D. Evaluación formativa centrada en proceso: privilegiar evaluaciones que valoren el proceso (borradores, diarios reflexivos, revisiones por pares) en lugar de métricas centradas exclusivamente en el producto final desalienta la dependencia de soluciones rápidas y promueve la autorregulación. Estudios recientes destacan el rol de la inteligencia artificial como una oportunidad para transformar la enseñanza en un proceso más adaptativo, consolidándose como una herramienta clave en la educación actual, por lo que la formación actualizada docente resulta indispensable (Fuentes Cabrera et al., 2025).

E. Políticas institucionales y formación docente: la integración responsable requiere que las instituciones definan políticas claras sobre uso ético de IA, detección del plagio asistido por IA y formación docente sostenida en diseño de actividades que promuevan el pensamiento crítico. En este punto, la guía para la integración de las inteligencias artificiales en educación (Ministerio de Capital Humano, Secretaría de Educación, 2025) ofrece un marco orientador para docentes, directivos y responsables de políticas educativas sobre el uso de la IA en el aula.

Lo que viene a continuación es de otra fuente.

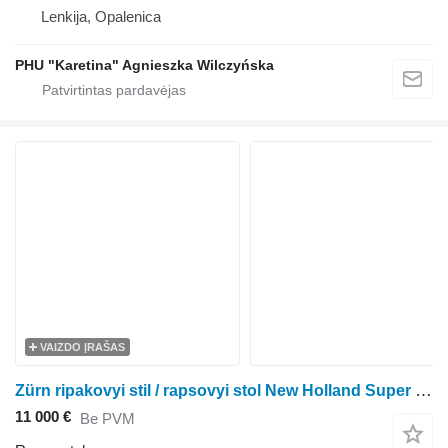
Lenkija, Opalenica
PHU "Karetina" Agnieszka Wilczyńska
VAIZDO ĮRAŠAS
Zürn ripakovyi stil / rapsovyi stol New Holland Super Flex
11 000 €
Be PVM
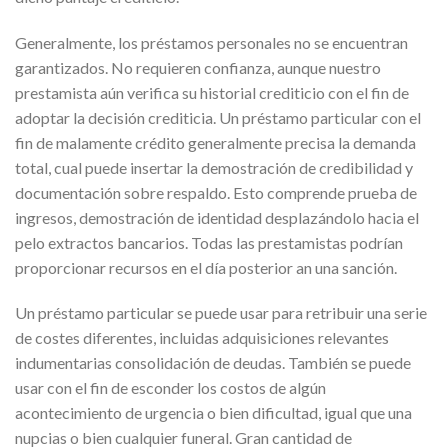
Generalmente, los préstamos personales no se encuentran
garantizados. No requieren confianza, aunque nuestro
prestamista aún verifica su historial crediticio con el fin de
adoptar la decisión crediticia. Un préstamo particular con el
fin de malamente crédito generalmente precisa la demanda
total, cual puede insertar la demostración de credibilidad y
documentación sobre respaldo. Esto comprende prueba de
ingresos, demostración de identidad desplazándolo hacia el
pelo extractos bancarios. Todas las prestamistas podrían
proporcionar recursos en el día posterior an una sanción.
Un préstamo particular se puede usar para retribuir una serie
de costes diferentes, incluidas adquisiciones relevantes
indumentarias consolidación de deudas. También se puede
usar con el fin de esconder los costos de algún
acontecimiento de urgencia o bien dificultad, igual que una
nupcias o bien cualquier funeral. Gran cantidad de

Presenta definiciones básicas, beneficios y riesgos de la IA, y su relevancia en distintos niveles educativos. Además, describe aplicaciones prácticas en la planificación docente, la creación de materiales, la evaluación y la gestión institucional. La guía enfatiza la importancia de la capacitación docente, el uso responsable y ético, y la necesidad de políticas institucionales que aseguren transparencia, protección de datos y equidad en el acceso.

Reflexiones finales

Las TIC y la IA constituyen, simultáneamente, una oportunidad y una exigencia. Su potencial para mejorar el acceso, personalizar apoyos y ofrecer retroalimentación inmediata es real y está respaldado por la literatura reciente. Sin embargo, ese potencial se realiza solo cuando la tecnología se inscribe en proyectos educativos deliberados que priorizan la formación crítica.

El desafío para la universidad no es negar la tecnología, sino rediseñar prácticas pedagógicas para que la IA y las plataformas digitales actúen como catalizadores del pensamiento crítico: herramientas que obliguen a contrastar, justificar, revisar y valorar fuentes. Esto exige un cambio en la estructura de las tareas académicas, en los modos de evaluación y en la formación de los docentes. En definitiva, el futuro formativo debe orientarse hacia la integración entre capacidades humanas (juicio crítico, creatividad, metacognición) y capacidades tecnológicas (procesamiento masivo de datos, personalización, simulación), donde la prioridad permanezca en la autonomía intelectual del estudiante.

Si la universidad logra transformar la presencia tecnológica en una palanca para la reflexión, y no en su sustituto, la era digital podrá alumbrar una generación de graduados con mejor capacidad crítica, adaptabilidad y responsabilidad intelectual. De lo contrario, la automatización de los procesos cognitivos promete producir aprendices eficaces en la recuperación de información, pero vulnerables en el juicio complejo que demanda la ciudadanía y la vida profesional del siglo xxi.